“The only thing the city council issued, and could not fail to do, is an occupancy permit for the public space,” said today to journalists on the sidelines of the inauguration of the Euronext building in Porto, stressing that such issuance “is not a political act, but a practical act.”
This reaction comes after Metro do Porto assured, in a letter sent to the president of the Municipal Assembly, which Lusa accessed today, that the second phase of the metrobus works only progressed with authorization from the municipal council.
According to the independent mayor, “whether it be Metro or any private or public entity, there cannot be a filing veto.”
“My services cannot do that,” he assured.

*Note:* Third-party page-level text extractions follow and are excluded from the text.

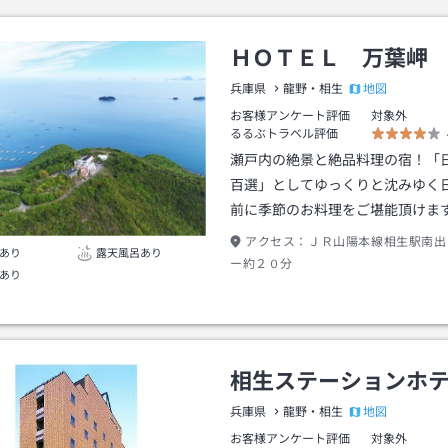
ＨＯＴＥＬ 万葉岬
地図
兵庫県
龍野・相生
お客様アンケート評価
対象外
るるぶトラベル評価
瀬戸内の絶景と絶品料理の宿！「
百選」としてゆっくりと沈みゆく
前に季節のお料理をご堪能頂けま
アクセス：
ＪＲ山陽本線相生駅南出
あり
露天風呂あり
ー約２０分
あり
相生ステーションホ
地図
兵庫県
龍野・相生
お客様アンケート評価
対象外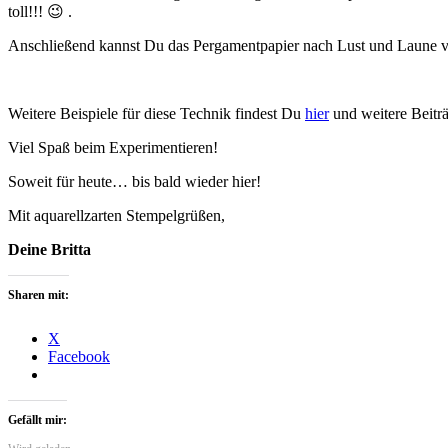
toll!!! 😉 .
Anschließend kannst Du das Pergamentpapier nach Lust und Laune v
Weitere Beispiele für diese Technik findest Du
hier
und weitere Beiträ
Viel Spaß beim Experimentieren!
Soweit für heute… bis bald wieder hier!
Mit aquarellzarten Stempelgrüßen,
Deine Britta
Sharen mit:
X
Facebook
Gefällt mir: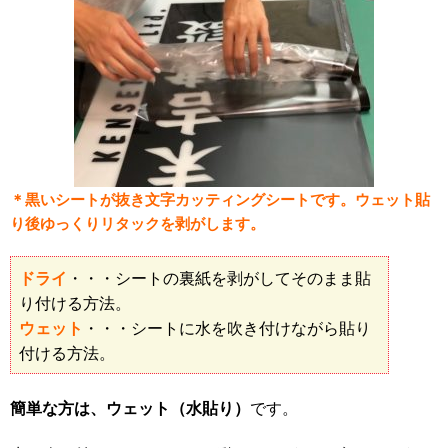
＊黒いシートが抜き文字カッティングシートです。ウェット貼
り後ゆっくりリタックを剥がします。
ドライ
・・・シートの裏紙を剥がしてそのまま貼
り付ける方法。
ウェット
・・・シートに水を吹き付けながら貼り
付ける方法。
簡単な方は、ウェット（水貼り）
です。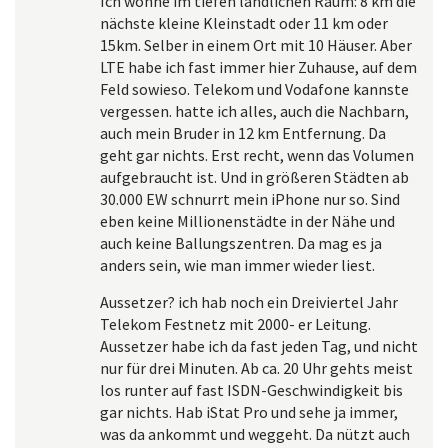
Ich wohne im tiefen ländlichen Raum: 8 km die
nächste kleine Kleinstadt oder 11 km oder
15km. Selber in einem Ort mit 10 Häuser. Aber
LTE habe ich fast immer hier Zuhause, auf dem
Feld sowieso. Telekom und Vodafone kannste
vergessen. hatte ich alles, auch die Nachbarn,
auch mein Bruder in 12 km Entfernung. Da
geht gar nichts. Erst recht, wenn das Volumen
aufgebraucht ist. Und in größeren Städten ab
30.000 EW schnurrt mein iPhone nur so. Sind
eben keine Millionenstädte in der Nähe und
auch keine Ballungszentren. Da mag es ja
anders sein, wie man immer wieder liest.
Aussetzer? ich hab noch ein Dreiviertel Jahr
Telekom Festnetz mit 2000- er Leitung.
Aussetzer habe ich da fast jeden Tag, und nicht
nur für drei Minuten. Ab ca. 20 Uhr gehts meist
los runter auf fast ISDN-Geschwindigkeit bis
gar nichts. Hab iStat Pro und sehe ja immer,
was da ankommt und weggeht. Da nützt auch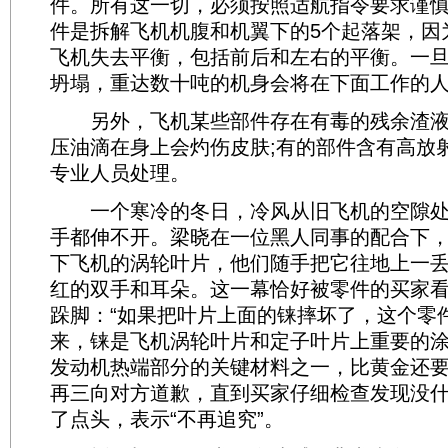
件。所有这一切，必须按照适航指令要求谨
件是拆解飞机机腹和机翼下的5个起落架，因
飞机失去平衡，包括前后和左右的平衡。一
坍塌，重达数十吨的机身会将在下面工作的
另外，飞机某些部件存在有毒的残余渣液
压油滴在身上会灼伤皮肤;有的部件含有高放
专业人员处理。
一个寒冷的冬日，冷风从旧飞机的空隙处
手都伸不开。梁晓在一位黑人同事的配合下
下飞机的涡轮叶片，他们随手把它往地上一
红的双手和耳朵。这一幕恰好被零件的买家
跺脚：“如果把叶片上面的铼摔坏了，这个零件
来，铼是飞机涡轮叶片和定子叶片上重要的
发动机热端部分的关键材料之一，比黄金还
再三向对方道歉，直到买家仔细检查发现没
了点头，表示“不再追究”。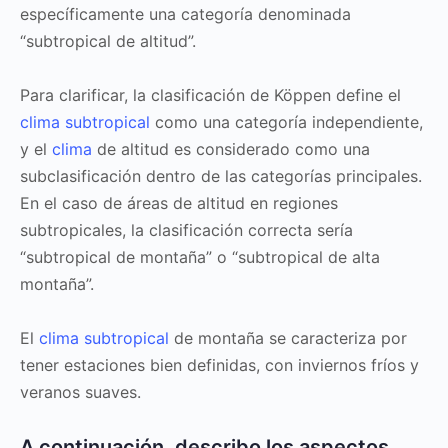
específicamente una categoría denominada
“subtropical de altitud”.
Para clarificar, la clasificación de Köppen define el
clima subtropical
como una categoría independiente,
y el
clima
de altitud es considerado como una
subclasificación dentro de las categorías principales.
En el caso de áreas de altitud en regiones
subtropicales, la clasificación correcta sería
“subtropical de montaña” o “subtropical de alta
montaña”.
El
clima subtropical
de montaña se caracteriza por
tener estaciones bien definidas, con inviernos fríos y
veranos suaves.
A continuación, describo los aspectos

Rui Moreira likened the situation to “doing a house renovation and installing a crane,” emphasizing that the metrobus “is not a municipal project, it is not subject to licensing.”
“What we conveyed to Metro do Porto, precisely, and in fact, was partially fulfilled, were those concerns regarding the second phase, namely not being on a dedicated lane and being on a shared lane, roughly from Garcia de Orta to below [Castelo do Queijo],” he stressed.

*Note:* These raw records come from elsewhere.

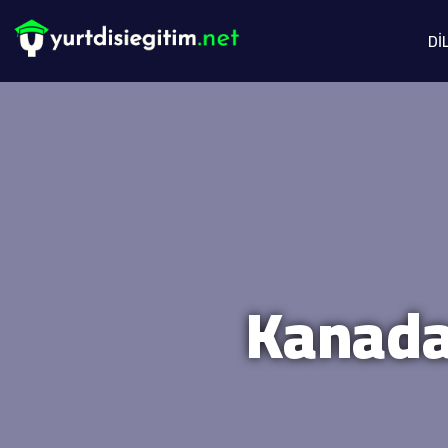
Dİ
Kanada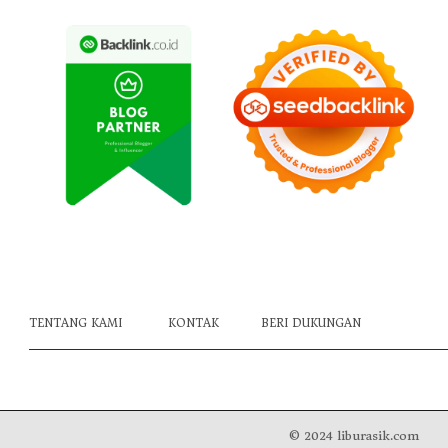
TENTANG KAMI
KONTAK
BERI DUKUNGAN
© 2024 liburasik.com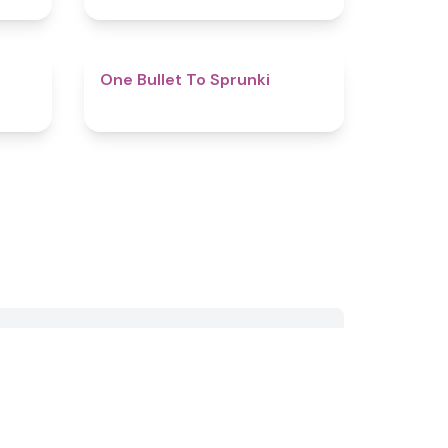
4.8
4.9
One Bullet To Sprunki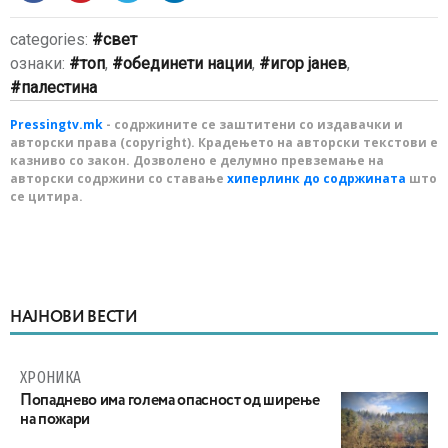
categories:
свет
ознаки:
топ
,
обединети нации
,
игор јанев
,
палестина
Pressingtv.mk
- содржините се заштитени со издавачки и
авторски права (copyright). Крадењето на авторски текстови е
казниво со закон. Дозволено е делумно превземање на
авторски содржини со ставање
хиперлинк до содржината
што
се цитира.
НАЈНОВИ ВЕСТИ
ХРОНИКА
Попаднево има голема опасност од ширење
на пожари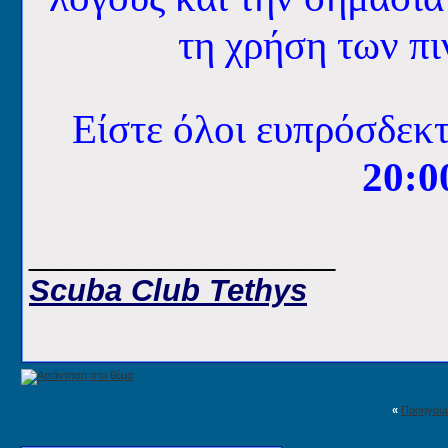
τη χρήση των π
Είστε όλοι ευπρόσδεκτ
20:0
__________________
Scuba Club Tethys
«
Προηγού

In a statement sent to the newsrooms, the press office of the Porto City Council emphasizes that “it does not have the competence to issue licenses for state works.”
“The traffic conditioning referred to was issued by the municipal services after being requested by Metro do Porto, and after the company’s board of directors, and its oversight, insisted with the city council on the urgency and inevitability of its authorization, under penalty of losing funding for the second phase of the work,” the council states in the communiqué.

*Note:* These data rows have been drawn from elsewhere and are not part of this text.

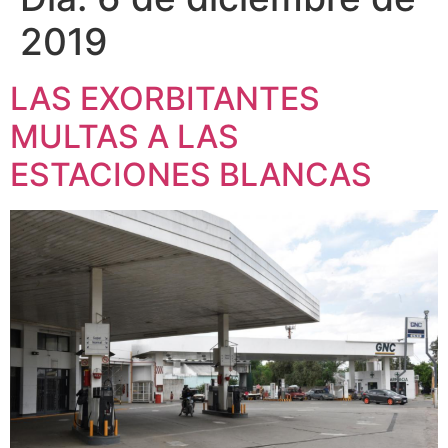
2019
LAS EXORBITANTES
MULTAS A LAS
ESTACIONES BLANCAS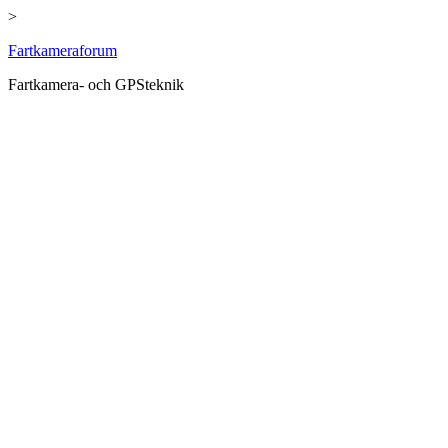
>
Hoppa
Fartkameraforum
till
Fartkamera- och GPSteknik
innehåll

The Porto City Council highlights that “it treats all applicants according to the applicable legal precepts, being prohibited from blocking requests that comply with them,” adding that “the initial conditioning request was deferred to occur at the beginning of the current month, having been delayed to last week at the express request of the applicant.”
Rui Moreira’s executive also states that “it would have preferred that the work only advanced after the next council was installed, and with the first phase of the system in operation, thus complying with the recommendations of the Municipal Assembly.”
“Regrets, therefore, that Metro do Porto did not have the capacity to respect this design,” it reinforces, recalling that the Municipal Assembly “expressed, last week, a ‘profound indignation’ for what it considers an ‘inadmissible disrespect’ by the administration of Metro for advancing the second phase of the metrobus without meeting the requests made by political forces for a period of public consultation of the project to be promoted.”
In the letter from Metro do Porto, sent to Sebastião Feyo de Azevedo, dated Friday, it reads: “The start of work on the ground followed the proper authorization process by the competent municipal services, having been obtained in accordance with the official document NUD/569971/2025/CMP (…), in clear compliance with legal requirements and with evident knowledge and approval of the Porto City Council.”
At stake is the start of the second phase of the Porto metrobus works, which began on September 22, precisely in the section referred to in the official document and leaving out the section next to the City Park, whose revision was requested by the Porto City Council to preserve the bike lane and trees in that section in April.
A month later, municipal candidate Pedro Duarte (PSD/CDS-PP/IL), who on Monday filed an injunction to stop the works, spearheaded a petition that precisely called for the revision of the project in similar terms to those of the Porto City Council.